§ **WHAT YOU WILL DO**
Read the data below. Then repeat all of it exactly.

§ **Pixel coordinate boxes**
▬▬▬▬▬▬

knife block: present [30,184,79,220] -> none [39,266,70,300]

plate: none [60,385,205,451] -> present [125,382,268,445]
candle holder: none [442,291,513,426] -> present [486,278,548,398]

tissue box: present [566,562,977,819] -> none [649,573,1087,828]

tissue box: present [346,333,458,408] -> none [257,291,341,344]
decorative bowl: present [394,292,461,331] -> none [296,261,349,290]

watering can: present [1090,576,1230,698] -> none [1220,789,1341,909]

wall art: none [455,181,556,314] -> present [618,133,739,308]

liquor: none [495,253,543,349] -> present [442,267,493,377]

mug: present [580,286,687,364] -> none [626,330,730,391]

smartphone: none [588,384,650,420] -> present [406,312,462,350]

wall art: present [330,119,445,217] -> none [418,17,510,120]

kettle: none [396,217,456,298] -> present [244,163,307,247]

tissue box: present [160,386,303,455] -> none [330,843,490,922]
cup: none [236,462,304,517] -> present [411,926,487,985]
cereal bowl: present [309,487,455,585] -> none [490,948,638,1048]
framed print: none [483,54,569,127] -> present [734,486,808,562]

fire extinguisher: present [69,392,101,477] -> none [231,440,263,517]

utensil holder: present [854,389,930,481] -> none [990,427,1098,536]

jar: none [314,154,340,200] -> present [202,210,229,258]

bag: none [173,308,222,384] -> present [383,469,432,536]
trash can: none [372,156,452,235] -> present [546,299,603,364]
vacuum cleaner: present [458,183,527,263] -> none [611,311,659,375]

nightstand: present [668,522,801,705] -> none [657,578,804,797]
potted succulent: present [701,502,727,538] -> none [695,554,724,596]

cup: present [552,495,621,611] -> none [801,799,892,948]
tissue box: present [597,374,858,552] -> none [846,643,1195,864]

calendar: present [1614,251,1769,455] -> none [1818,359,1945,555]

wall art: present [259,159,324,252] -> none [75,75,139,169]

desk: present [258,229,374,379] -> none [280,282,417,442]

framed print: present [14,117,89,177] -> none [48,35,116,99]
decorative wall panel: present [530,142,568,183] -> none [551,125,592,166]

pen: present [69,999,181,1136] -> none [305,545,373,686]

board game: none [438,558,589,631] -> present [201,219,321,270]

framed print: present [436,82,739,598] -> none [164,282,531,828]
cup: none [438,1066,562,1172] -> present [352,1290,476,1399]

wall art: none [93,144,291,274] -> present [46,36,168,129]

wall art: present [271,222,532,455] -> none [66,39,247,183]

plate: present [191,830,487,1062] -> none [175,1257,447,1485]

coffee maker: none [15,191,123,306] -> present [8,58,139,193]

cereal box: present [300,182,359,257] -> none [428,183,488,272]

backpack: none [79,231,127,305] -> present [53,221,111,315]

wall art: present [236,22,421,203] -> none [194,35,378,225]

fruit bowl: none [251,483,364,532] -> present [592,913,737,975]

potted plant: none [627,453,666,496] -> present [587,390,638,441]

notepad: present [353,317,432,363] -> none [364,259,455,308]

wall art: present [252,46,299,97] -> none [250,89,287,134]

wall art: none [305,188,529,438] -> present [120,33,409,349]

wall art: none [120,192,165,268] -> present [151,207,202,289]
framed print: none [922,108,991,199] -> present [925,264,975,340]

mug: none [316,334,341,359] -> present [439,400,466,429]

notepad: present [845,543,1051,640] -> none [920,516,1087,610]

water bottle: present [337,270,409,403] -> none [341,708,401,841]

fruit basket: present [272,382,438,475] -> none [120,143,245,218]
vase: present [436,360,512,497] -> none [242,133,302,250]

▬▬▬▬▬▬

§ **COMPLETED TASK**
knife block: present [30,184,79,220] -> none [39,266,70,300]

plate: none [60,385,205,451] -> present [125,382,268,445]
candle holder: none [442,291,513,426] -> present [486,278,548,398]

tissue box: present [566,562,977,819] -> none [649,573,1087,828]

tissue box: present [346,333,458,408] -> none [257,291,341,344]
decorative bowl: present [394,292,461,331] -> none [296,261,349,290]

watering can: present [1090,576,1230,698] -> none [1220,789,1341,909]

wall art: none [455,181,556,314] -> present [618,133,739,308]

liquor: none [495,253,543,349] -> present [442,267,493,377]

mug: present [580,286,687,364] -> none [626,330,730,391]

smartphone: none [588,384,650,420] -> present [406,312,462,350]

wall art: present [330,119,445,217] -> none [418,17,510,120]

kettle: none [396,217,456,298] -> present [244,163,307,247]

tissue box: present [160,386,303,455] -> none [330,843,490,922]
cup: none [236,462,304,517] -> present [411,926,487,985]
cereal bowl: present [309,487,455,585] -> none [490,948,638,1048]
framed print: none [483,54,569,127] -> present [734,486,808,562]

fire extinguisher: present [69,392,101,477] -> none [231,440,263,517]

utensil holder: present [854,389,930,481] -> none [990,427,1098,536]

jar: none [314,154,340,200] -> present [202,210,229,258]

bag: none [173,308,222,384] -> present [383,469,432,536]
trash can: none [372,156,452,235] -> present [546,299,603,364]
vacuum cleaner: present [458,183,527,263] -> none [611,311,659,375]

nightstand: present [668,522,801,705] -> none [657,578,804,797]
potted succulent: present [701,502,727,538] -> none [695,554,724,596]

cup: present [552,495,621,611] -> none [801,799,892,948]
tissue box: present [597,374,858,552] -> none [846,643,1195,864]

calendar: present [1614,251,1769,455] -> none [1818,359,1945,555]

wall art: present [259,159,324,252] -> none [75,75,139,169]

desk: present [258,229,374,379] -> none [280,282,417,442]

framed print: present [14,117,89,177] -> none [48,35,116,99]
decorative wall panel: present [530,142,568,183] -> none [551,125,592,166]

pen: present [69,999,181,1136] -> none [305,545,373,686]

board game: none [438,558,589,631] -> present [201,219,321,270]

framed print: present [436,82,739,598] -> none [164,282,531,828]
cup: none [438,1066,562,1172] -> present [352,1290,476,1399]

wall art: none [93,144,291,274] -> present [46,36,168,129]

wall art: present [271,222,532,455] -> none [66,39,247,183]

plate: present [191,830,487,1062] -> none [175,1257,447,1485]

coffee maker: none [15,191,123,306] -> present [8,58,139,193]

cereal box: present [300,182,359,257] -> none [428,183,488,272]

backpack: none [79,231,127,305] -> present [53,221,111,315]

wall art: present [236,22,421,203] -> none [194,35,378,225]

fruit bowl: none [251,483,364,532] -> present [592,913,737,975]

potted plant: none [627,453,666,496] -> present [587,390,638,441]

notepad: present [353,317,432,363] -> none [364,259,455,308]

wall art: present [252,46,299,97] -> none [250,89,287,134]

wall art: none [305,188,529,438] -> present [120,33,409,349]

wall art: none [120,192,165,268] -> present [151,207,202,289]
framed print: none [922,108,991,199] -> present [925,264,975,340]

mug: none [316,334,341,359] -> present [439,400,466,429]

notepad: present [845,543,1051,640] -> none [920,516,1087,610]

water bottle: present [337,270,409,403] -> none [341,708,401,841]

fruit basket: present [272,382,438,475] -> none [120,143,245,218]
vase: present [436,360,512,497] -> none [242,133,302,250]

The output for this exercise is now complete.